ミステリー小説についてしばらく話した後、京は駿河雅彦のカウンセリングを行った。駿河雅彦は、六ヶ月以上様々な出来事や活動に対して不安や心配を抱えているそうだ。
「全般性不安障害ですね。お薬をお出ししておきます。しばらくカウンセリングを続けましょう」
京がそう言うと、「はい。ありがとうございます」と駿河雅彦は頭を下げる。
次回のカウンセリングの日を決め、京と遼河は駿河雅彦の豪邸を後にした。もうすでにお昼だ。
「お腹空きましたね。どこかで食べて行きませんか?」
「そうね。近くにお店はあるかしら」
遼河の提案に京は賛成し、近くにあったレストランで昼食を取ることになった。
レストランは新しくできたばかりのようで、店内は多くの人で賑わっている。
「うわ〜!綺麗ですね。おしゃれだ」
キョロキョロとレストランの中を見て遼河が言う。すぐに席に案内され、それぞれ注文をした。
「レストランで食べるの、久しぶりです」
「たまにはこういうのもいいわね」
京と遼河は料理が運ばれてくる間、楽しく話をした。普通の会話はカウンセリングとは違い、自分自身のことを話していい。京にとってリフレッシュになる。
「お待たせしました、オムライスです」
「ありがとうございます」
先に、遼河の頼んだ料理が運ばれてきた。京は「先に食べてもらって大丈夫よ」と微笑む。
「いいんですか?じゃあ、お先にいただきます!」
遼河はそう言い、スプーンを手にする。スプーンを上からギュッと握るように持った。上手持ちだ。京はその様子を眺めていた。
遼河がオムライスを半分ほど食べ終えた頃、京の頼んだハンバーグが運ばれてくる。京もナイフとフォークを手にし、食べ始めた。
「おいしい!」
「ですよね?」
二人でそんなことを言いながら食べていると、京のスマホに電話がかかってきた。末良刑事からだ。京は席を立ち、トイレへと向かう。
「はい」
「先生、今大丈夫?」
「ええ、大丈夫です。どうされましたか?」
「実は……」
末良刑事の言ったことに、京は目を見開いた。
昼食を急いで食べ、京と遼河は事件現場へと向かう。末良刑事からの電話は、「また殺人事件があった」というものだった。
レストランから二十分ほどしか離れていない住宅街。紫陽花が植えられたその一軒の家の前には、パトカーが何台も止まり、何事かと野次馬が集まっていた。
「先生、こっちだ」
末良刑事が手招きをし、京と遼河は野次馬をかき分けて黄色のテープをくぐる。
「亡くなったのは、森山礼司(もりやまれいじ)。会う約束をした友人が家に来たところ、リビングで亡くなっていたそうだ」
末良刑事の後ろに続き、京と遼河はリビングに入る。そこには男性の遺体が転がっていた。相当苦しんだようで、その表情から京は思わず顔をそらしてしまう。遼河は無表情で遺体を見つめていた。
「死因は?」
京の質問に、「死因は解剖をしないとわからない。しかし、おそらくワインに毒が入っていたんだろう」と末良刑事はあごに手を当てながら言う。
テーブルの上にはワイングラスが置かれていて、そのグラスの中には半分ほどワインが入っている。ワインボトルもその近くに置かれていた。
「あれ?これは……」
遼河がテーブルに近づく。テーブルの上にはメモ用紙が残されていた。赤いペンで「RACHE」と書いてあった。どこかで見たことのある単語に、京はどこで見たっけと考え込む。

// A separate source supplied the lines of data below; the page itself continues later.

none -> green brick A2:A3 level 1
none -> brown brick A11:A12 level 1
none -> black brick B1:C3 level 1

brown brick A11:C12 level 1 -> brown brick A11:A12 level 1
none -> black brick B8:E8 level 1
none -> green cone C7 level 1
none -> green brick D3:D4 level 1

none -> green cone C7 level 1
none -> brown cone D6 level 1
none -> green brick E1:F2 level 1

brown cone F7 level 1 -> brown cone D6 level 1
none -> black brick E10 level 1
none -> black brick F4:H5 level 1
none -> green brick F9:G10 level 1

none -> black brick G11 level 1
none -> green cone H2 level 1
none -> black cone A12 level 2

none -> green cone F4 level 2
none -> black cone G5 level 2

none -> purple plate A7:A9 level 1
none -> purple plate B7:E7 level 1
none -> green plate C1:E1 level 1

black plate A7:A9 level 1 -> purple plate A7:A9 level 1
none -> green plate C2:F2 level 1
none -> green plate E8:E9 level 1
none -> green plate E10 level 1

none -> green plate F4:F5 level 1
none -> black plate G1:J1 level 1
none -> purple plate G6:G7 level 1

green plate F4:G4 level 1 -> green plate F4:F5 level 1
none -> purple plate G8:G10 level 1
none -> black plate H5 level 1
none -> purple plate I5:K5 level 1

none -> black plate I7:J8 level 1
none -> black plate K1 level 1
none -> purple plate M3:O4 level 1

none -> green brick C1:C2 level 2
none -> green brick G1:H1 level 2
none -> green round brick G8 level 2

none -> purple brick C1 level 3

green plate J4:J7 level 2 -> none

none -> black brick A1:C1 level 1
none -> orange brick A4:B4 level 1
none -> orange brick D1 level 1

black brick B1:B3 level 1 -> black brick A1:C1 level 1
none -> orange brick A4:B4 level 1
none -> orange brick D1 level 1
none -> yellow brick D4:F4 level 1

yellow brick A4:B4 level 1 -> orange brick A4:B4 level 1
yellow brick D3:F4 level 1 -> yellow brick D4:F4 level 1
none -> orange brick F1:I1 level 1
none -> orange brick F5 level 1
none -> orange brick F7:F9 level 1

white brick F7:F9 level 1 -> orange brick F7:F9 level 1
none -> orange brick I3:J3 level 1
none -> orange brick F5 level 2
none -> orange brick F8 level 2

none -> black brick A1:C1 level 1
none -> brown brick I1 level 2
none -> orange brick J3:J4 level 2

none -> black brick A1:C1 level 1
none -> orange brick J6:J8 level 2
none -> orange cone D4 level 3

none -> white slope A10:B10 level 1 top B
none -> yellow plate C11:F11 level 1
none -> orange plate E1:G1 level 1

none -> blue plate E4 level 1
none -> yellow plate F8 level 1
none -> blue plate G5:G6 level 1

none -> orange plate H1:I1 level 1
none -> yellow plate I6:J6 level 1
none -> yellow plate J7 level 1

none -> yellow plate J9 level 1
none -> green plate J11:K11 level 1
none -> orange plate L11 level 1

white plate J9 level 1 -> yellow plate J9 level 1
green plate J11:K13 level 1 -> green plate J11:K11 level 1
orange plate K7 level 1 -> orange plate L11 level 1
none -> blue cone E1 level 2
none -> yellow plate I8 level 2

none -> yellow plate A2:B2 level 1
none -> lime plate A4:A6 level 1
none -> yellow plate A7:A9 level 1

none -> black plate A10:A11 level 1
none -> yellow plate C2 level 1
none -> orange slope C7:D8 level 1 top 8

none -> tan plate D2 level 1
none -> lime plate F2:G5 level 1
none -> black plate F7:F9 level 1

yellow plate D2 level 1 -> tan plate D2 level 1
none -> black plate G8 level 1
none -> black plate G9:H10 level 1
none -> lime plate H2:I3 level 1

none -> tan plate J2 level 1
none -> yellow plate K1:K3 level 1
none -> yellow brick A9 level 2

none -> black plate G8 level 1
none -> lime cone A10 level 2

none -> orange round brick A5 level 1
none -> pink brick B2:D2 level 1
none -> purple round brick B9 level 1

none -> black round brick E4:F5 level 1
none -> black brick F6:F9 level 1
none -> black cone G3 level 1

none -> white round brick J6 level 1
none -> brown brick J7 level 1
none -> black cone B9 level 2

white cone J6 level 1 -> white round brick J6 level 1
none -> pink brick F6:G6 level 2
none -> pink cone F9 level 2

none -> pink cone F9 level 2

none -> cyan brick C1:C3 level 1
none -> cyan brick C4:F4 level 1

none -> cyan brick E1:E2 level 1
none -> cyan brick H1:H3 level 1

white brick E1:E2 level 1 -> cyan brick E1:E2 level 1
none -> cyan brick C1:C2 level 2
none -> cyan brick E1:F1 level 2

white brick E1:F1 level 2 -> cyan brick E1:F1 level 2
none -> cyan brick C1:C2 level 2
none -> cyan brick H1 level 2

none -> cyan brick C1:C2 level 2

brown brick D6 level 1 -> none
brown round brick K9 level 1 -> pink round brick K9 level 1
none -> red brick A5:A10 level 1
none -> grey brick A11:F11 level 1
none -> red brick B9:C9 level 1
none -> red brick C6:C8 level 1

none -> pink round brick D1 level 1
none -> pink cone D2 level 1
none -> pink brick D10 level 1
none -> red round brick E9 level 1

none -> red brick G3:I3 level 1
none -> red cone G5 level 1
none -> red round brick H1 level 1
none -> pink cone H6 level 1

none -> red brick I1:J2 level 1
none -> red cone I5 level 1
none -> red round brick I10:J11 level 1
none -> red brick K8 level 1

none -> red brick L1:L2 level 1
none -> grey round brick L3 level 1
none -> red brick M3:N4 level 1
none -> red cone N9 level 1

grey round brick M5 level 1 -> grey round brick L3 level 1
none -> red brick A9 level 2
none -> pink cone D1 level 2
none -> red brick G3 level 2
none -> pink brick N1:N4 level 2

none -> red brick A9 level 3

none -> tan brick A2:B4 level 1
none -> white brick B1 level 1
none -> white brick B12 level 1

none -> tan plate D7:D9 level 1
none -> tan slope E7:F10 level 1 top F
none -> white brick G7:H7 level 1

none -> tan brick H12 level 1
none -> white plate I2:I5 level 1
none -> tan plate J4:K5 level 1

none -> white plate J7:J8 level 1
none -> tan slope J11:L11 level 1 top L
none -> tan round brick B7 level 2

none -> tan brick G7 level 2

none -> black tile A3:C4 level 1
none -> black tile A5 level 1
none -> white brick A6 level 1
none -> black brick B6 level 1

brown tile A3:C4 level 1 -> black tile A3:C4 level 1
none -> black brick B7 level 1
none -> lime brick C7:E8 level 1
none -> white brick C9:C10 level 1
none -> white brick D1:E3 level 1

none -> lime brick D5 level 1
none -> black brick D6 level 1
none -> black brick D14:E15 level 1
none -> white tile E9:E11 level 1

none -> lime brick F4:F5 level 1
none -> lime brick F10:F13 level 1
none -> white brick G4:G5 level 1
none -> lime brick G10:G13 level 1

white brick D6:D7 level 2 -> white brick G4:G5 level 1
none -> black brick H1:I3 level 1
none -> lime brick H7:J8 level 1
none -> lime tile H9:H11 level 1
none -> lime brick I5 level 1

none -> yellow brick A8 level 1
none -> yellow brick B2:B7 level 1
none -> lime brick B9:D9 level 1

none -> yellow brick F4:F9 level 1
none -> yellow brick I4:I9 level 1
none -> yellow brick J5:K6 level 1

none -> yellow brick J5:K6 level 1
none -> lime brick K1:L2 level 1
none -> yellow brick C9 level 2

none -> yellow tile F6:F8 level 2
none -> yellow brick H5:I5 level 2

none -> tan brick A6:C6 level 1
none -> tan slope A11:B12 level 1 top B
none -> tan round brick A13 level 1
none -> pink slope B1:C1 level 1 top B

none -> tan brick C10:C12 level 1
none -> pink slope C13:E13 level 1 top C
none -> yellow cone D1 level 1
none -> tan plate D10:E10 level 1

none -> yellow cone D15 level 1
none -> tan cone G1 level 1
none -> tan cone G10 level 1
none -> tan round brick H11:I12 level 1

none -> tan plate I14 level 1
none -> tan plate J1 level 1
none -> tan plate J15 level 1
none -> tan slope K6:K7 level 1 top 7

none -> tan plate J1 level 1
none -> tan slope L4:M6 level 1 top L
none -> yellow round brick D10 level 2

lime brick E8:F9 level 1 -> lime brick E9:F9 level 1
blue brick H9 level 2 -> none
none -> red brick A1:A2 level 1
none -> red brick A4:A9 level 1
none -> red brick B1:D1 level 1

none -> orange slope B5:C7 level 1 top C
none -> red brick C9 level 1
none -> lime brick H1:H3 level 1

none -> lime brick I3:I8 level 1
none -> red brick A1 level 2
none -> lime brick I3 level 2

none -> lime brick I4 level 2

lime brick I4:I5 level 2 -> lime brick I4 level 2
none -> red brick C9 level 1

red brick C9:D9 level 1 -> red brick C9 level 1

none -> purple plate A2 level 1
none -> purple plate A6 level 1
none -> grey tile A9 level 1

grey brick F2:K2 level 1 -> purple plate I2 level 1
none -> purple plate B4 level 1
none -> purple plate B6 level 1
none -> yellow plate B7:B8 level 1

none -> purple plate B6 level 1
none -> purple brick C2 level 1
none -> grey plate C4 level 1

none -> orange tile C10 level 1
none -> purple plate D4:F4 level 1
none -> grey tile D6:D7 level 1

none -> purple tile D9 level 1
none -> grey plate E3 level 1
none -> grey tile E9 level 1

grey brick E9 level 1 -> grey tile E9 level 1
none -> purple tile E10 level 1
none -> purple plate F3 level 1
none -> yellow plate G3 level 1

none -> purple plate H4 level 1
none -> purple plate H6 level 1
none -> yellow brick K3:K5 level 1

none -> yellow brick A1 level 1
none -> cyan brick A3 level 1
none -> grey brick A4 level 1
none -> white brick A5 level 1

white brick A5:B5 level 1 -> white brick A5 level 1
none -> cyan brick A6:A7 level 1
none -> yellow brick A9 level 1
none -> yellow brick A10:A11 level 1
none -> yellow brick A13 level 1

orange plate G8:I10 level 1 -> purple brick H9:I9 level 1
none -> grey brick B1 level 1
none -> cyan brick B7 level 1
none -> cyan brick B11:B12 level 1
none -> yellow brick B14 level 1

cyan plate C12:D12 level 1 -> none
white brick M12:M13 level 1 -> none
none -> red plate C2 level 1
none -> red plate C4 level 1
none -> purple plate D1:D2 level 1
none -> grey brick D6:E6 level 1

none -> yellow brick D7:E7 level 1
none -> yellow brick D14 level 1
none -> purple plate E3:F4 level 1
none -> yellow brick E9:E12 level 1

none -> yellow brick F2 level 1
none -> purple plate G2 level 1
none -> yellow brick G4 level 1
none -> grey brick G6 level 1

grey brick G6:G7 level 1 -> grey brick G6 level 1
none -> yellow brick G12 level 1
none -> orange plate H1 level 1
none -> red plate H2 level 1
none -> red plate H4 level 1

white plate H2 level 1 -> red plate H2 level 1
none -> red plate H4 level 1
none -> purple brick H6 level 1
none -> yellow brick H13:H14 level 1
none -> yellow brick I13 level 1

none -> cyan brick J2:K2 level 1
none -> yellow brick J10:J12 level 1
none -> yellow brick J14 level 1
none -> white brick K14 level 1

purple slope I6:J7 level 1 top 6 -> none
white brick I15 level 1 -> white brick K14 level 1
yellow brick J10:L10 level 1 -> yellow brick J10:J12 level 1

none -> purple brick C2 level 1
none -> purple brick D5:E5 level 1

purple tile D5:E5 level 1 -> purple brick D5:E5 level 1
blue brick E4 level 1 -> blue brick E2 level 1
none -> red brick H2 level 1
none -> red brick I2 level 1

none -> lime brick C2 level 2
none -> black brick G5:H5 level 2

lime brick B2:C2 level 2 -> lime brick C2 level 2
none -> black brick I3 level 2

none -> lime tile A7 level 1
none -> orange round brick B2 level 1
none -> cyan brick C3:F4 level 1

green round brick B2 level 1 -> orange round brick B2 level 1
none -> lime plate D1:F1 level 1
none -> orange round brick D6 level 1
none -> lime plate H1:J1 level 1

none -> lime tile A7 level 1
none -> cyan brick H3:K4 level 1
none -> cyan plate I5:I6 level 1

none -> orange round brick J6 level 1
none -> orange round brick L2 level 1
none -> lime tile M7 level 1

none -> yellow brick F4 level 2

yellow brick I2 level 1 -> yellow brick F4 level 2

「亡くなった人のダイイングメッセージなんですかね?」
遼河が言うと、「なら普通犯人の名前を書くだろう」と末良刑事は言った。
「知らない人物に殺されたとか?」
「顔見知りでなかったら、わざわざ毒殺なんてすると思うか?」
末良刑事と遼河が推理合戦を繰り広げている間、京は部屋を観察していた。争った形跡などなく、モダンな家具が置かれている。
謎のメッセージを見た場所を京が思い出したのは、森山礼司の死因を末良刑事が教えに診療所にやって来た時だった。